Deborah Lipstadt Fights a Holocaust Denier

In April, a London court found historian Deborah Lipstadt “not guilty” of libel for calling the infamous David Irving a Holocaust denier in her book Denying the Holocaust. Because of the peculiarity of English libel law, Lipstadt needed to prove that Irving knowingly denied facts about the Holocaust that he knew to be true. She set out to prove her case, and in the process to prove the truth of the Holocaust as well. She offers here her reflections on the experience.

In 1995, when I opened a letter informing me that David Irving was suing me for libel for calling him a Holocaust denier, I had precisely the same reaction that I had 20 years earlier when I first heard that there were people who denied the Holocaust. I laughed.

Why, I wondered, take this seriously? Holocaust-deniers reminded me of flat-earth theorists. The idea was preposterous.

Irving’s charges seemed equally preposterous. He had repeatedly denied the Holocaust.
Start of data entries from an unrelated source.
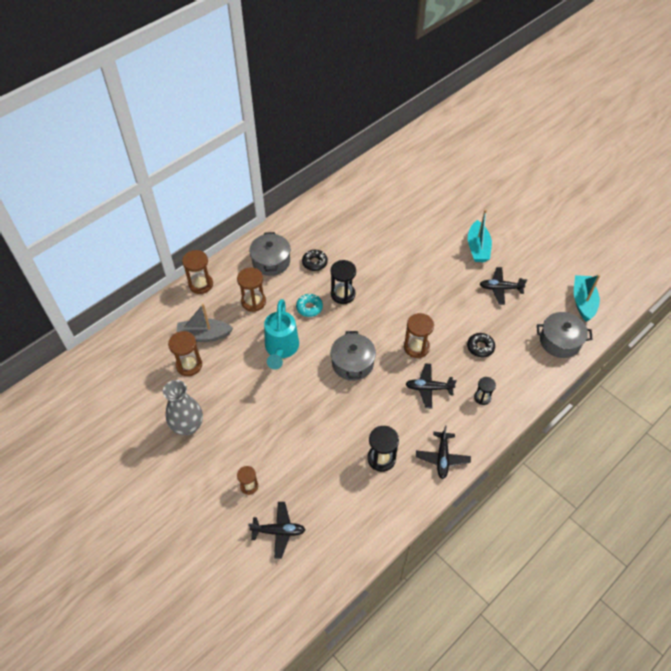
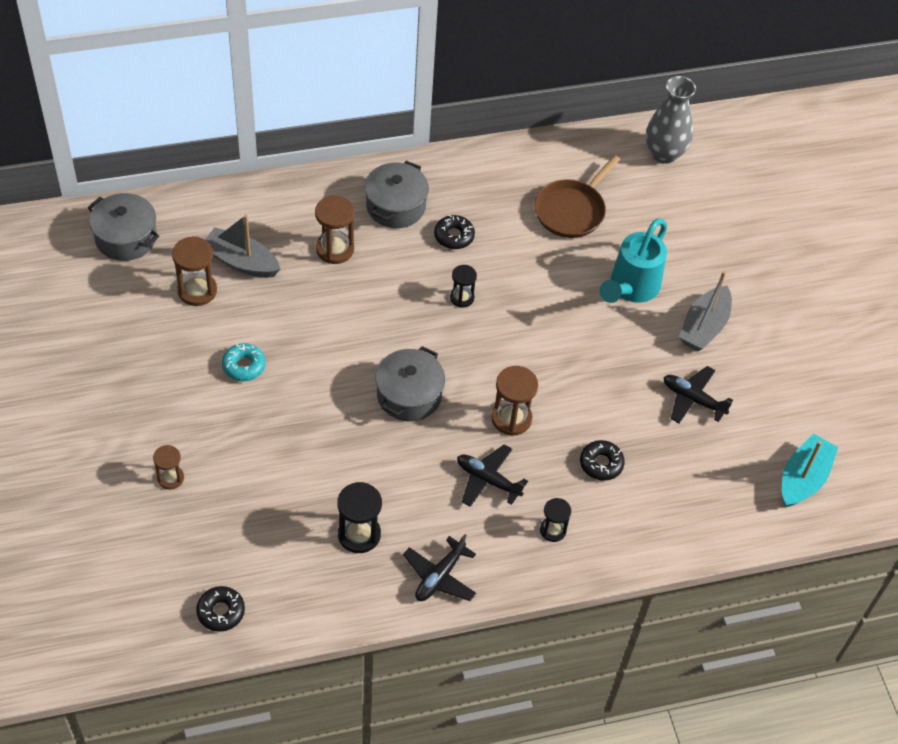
camera: 25 degrees right, 0 degrees up
(188, 426) = (145, 366): grey vase -> grey vase (664, 153)
(201, 284) = (282, 192): brown hourglass -> none
(278, 531) = (169, 551): black plane -> none
(281, 349) = (327, 330): turquoise watering can -> turquoise watering can (630, 289)
(309, 307) = (403, 293): turquoise donut -> turquoise donut (244, 366)
(335, 551) = (221, 611): none -> black donut
(343, 294) = (462, 298): black hourglass -> black hourglass, size x0.63
(367, 219) = (571, 210): none -> brown pan
(478, 248) = (704, 327): turquoise boat -> grey boat
(560, 341) = (723, 514): grey pot -> grey pot (126, 238)

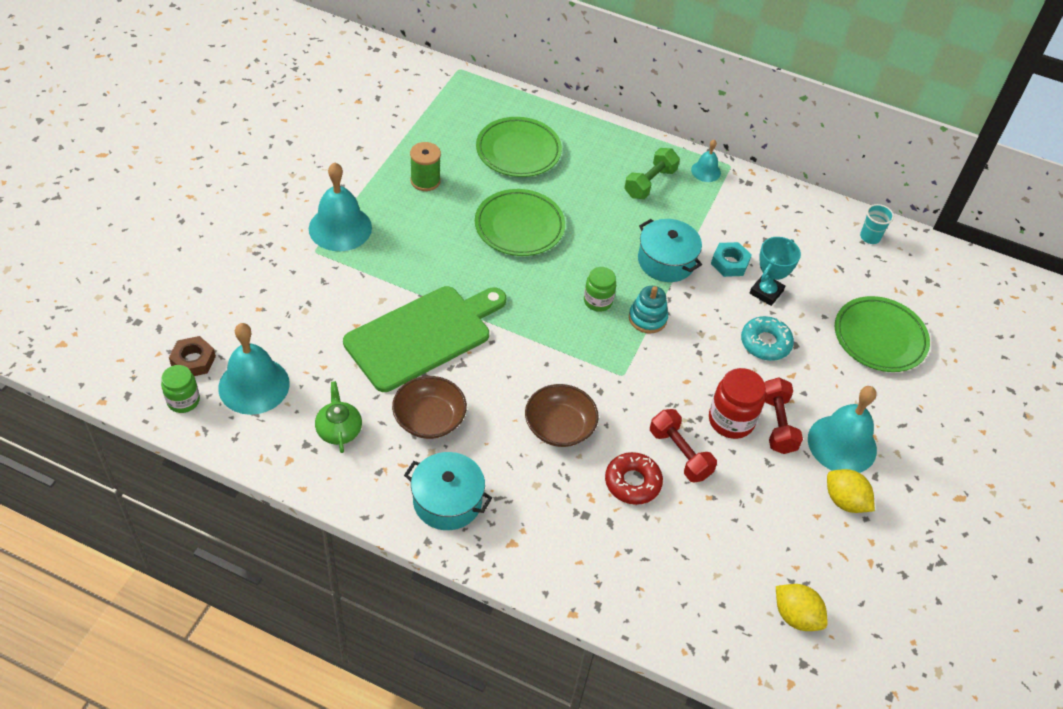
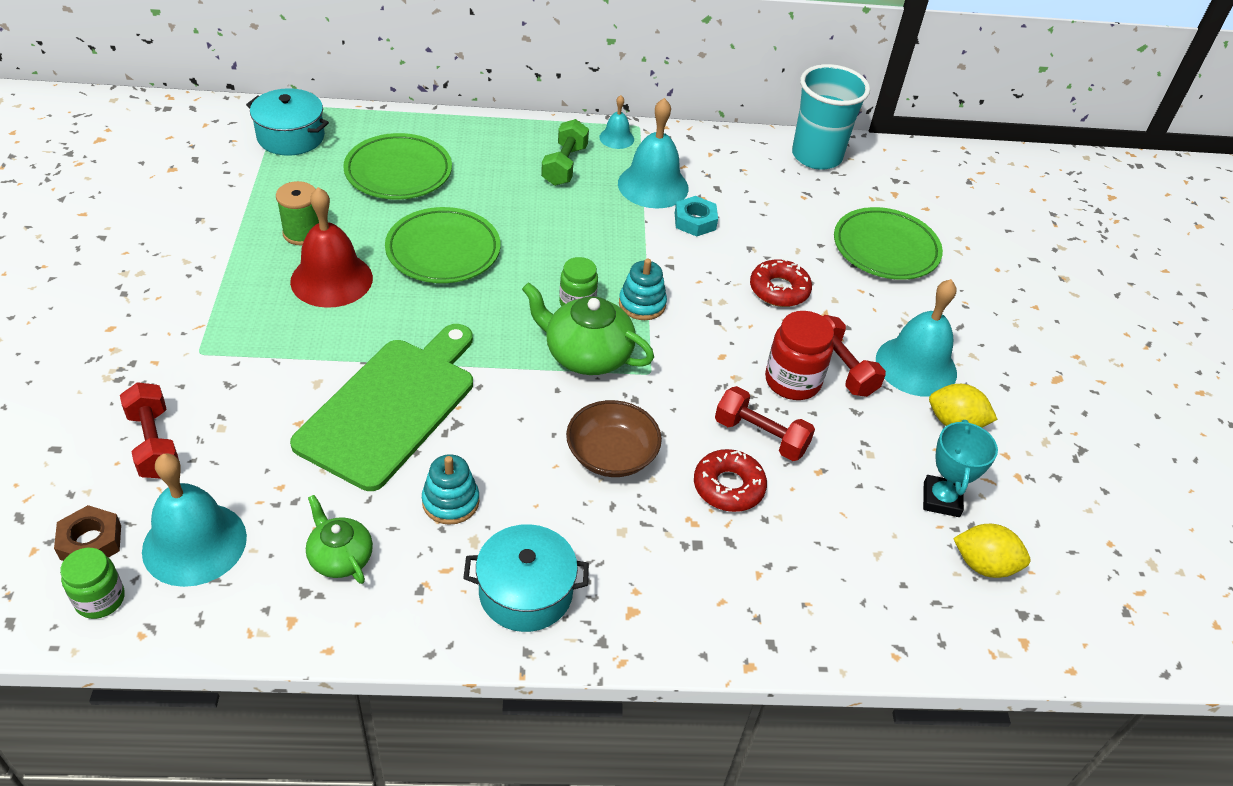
camera: 25 degrees left, 5 degrees down
(259, 307) = (154, 443): none -> red dumbbell
(340, 228) = (220, 316): turquoise bell -> turquoise bell (653, 185)
(428, 224) = (331, 279): none -> red bell
(429, 419) = (450, 502): brown bowl -> turquoise stacking toy
(583, 344) = (586, 354): none -> green teapot
(666, 261) = (627, 239): turquoise pot -> turquoise pot (291, 137)
(765, 343) = (779, 290): turquoise donut -> red donut
(766, 292) = (749, 239): turquoise trophy -> turquoise trophy (941, 499)
(870, 237) = (816, 156): turquoise cup -> turquoise cup, size x2.20

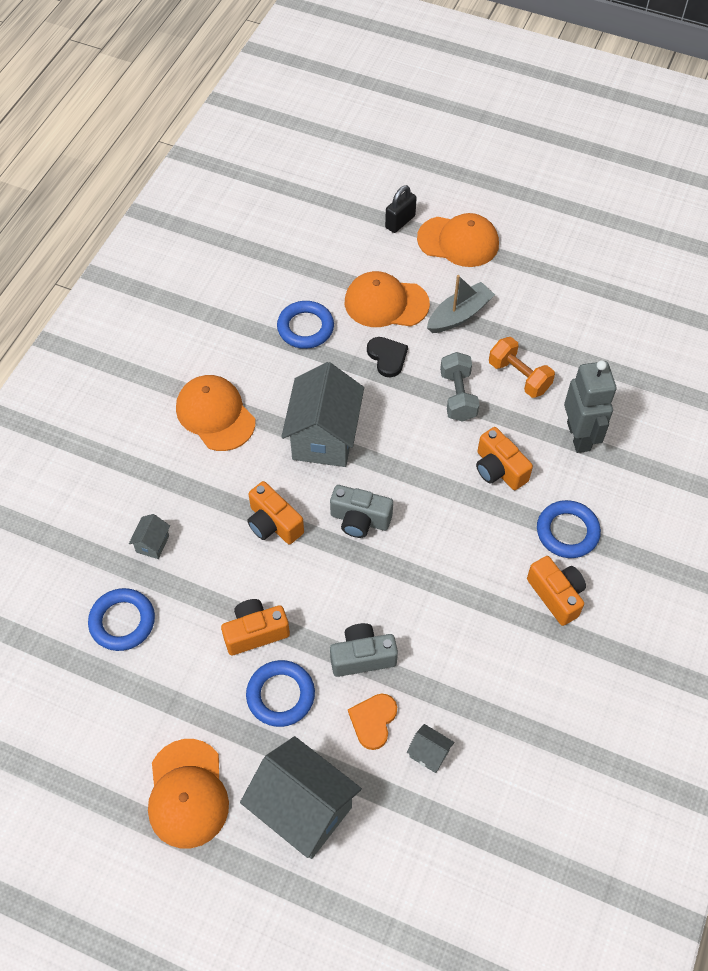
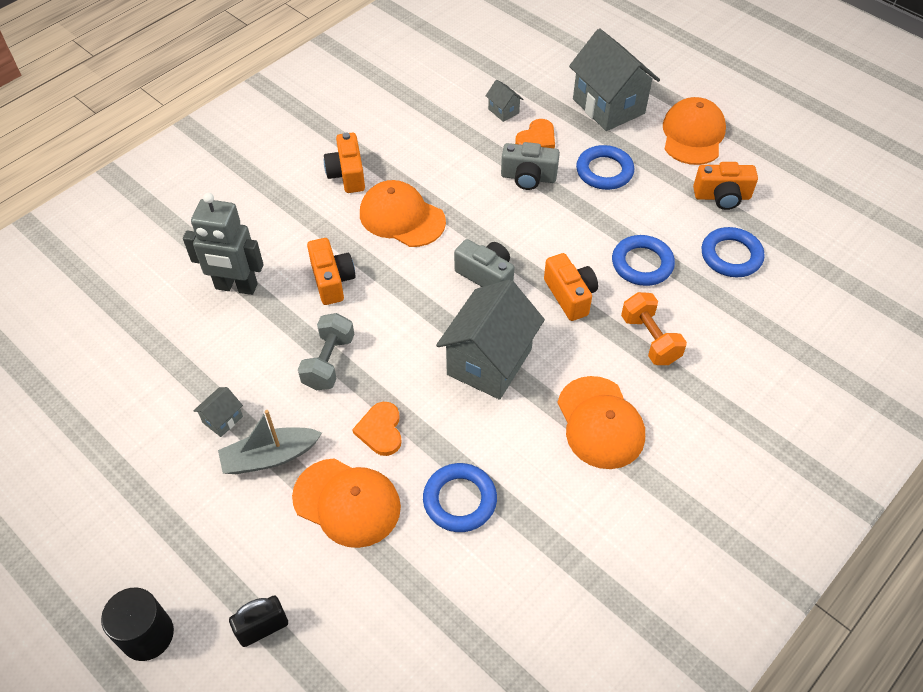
camera: 160 degrees left, 5 degrees down
(152, 544) = (693, 311): grey house -> grey house (223, 419)
(255, 632) = (613, 217): orange camera -> orange camera (722, 197)
(387, 357) = (380, 430): black heart -> orange heart
(458, 241) = (206, 565): orange cap -> orange cap (402, 217)
(468, 199) = (147, 635): none -> black cylinder
(519, 376) = (252, 363): orange dumbbell -> orange dumbbell (650, 339)
(567, 532) = (306, 214): blue ring -> blue ring (642, 264)
(579, 436) = (236, 287): grey robot -> grey robot turned 90 degrees counterclockwise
He had said there was no “Reich policy to kill the Jews” and “no documents whatsoever show that a Holocaust had ever happened.”

In Germany, Irving declared the Holocaust a “blood lie [that] has been pronounced on the German people.” In 1991, he dropped mention of the Holocaust from his new edition of Hitler’s biography because “if something didn’t happen then you don’t even dignify it with a footnote.”

Given this record, how could he claim that I libeled him by calling him a denier? This was, I presumed, a nuisance lawsuit, full of sound and fury but signifying nothing.

But Irving was doing this in England, where the laws favor the plaintiff. I had to prove the truth of what I said. He did not have to prove the falsehood.

I never anticipated the havoc this fight would wreak with my professional and personal life. At the post-verdict news conference, I was asked: “Given all that has happened, would you write the same things about Irving?”

The answer was “No.” Were I writing my book now, I would write even more harshly about him. This legal action, which he instigated, allowed my lawyers to demand the release of reams of his personal papers documenting his activities. We know far more about him than we ever did before. We hoisted him on his own petard.

I fought him because I could not run from evil, even when the evil is rooted in nonsense, for nonsense can cause significant damage. The Holocaust teaches that evildoers must be stopped early, before they can inflict much damage. Hitler was far less of a foe in the early 1930s than in the 1940s. So, too, deniers must be stopped now.

I have not yet fully unpacked what it meant to be a defendant in a libel suit that brought together the Holocaust, free speech, and historiography. I shall never forget as I entered the court on the first day being told by survivors: “We are counting on you.”

Nor shall I forget being enveloped after the trial by a man outside the courtroom who said: “My parents died in Auschwitz. In their name: Thank you.”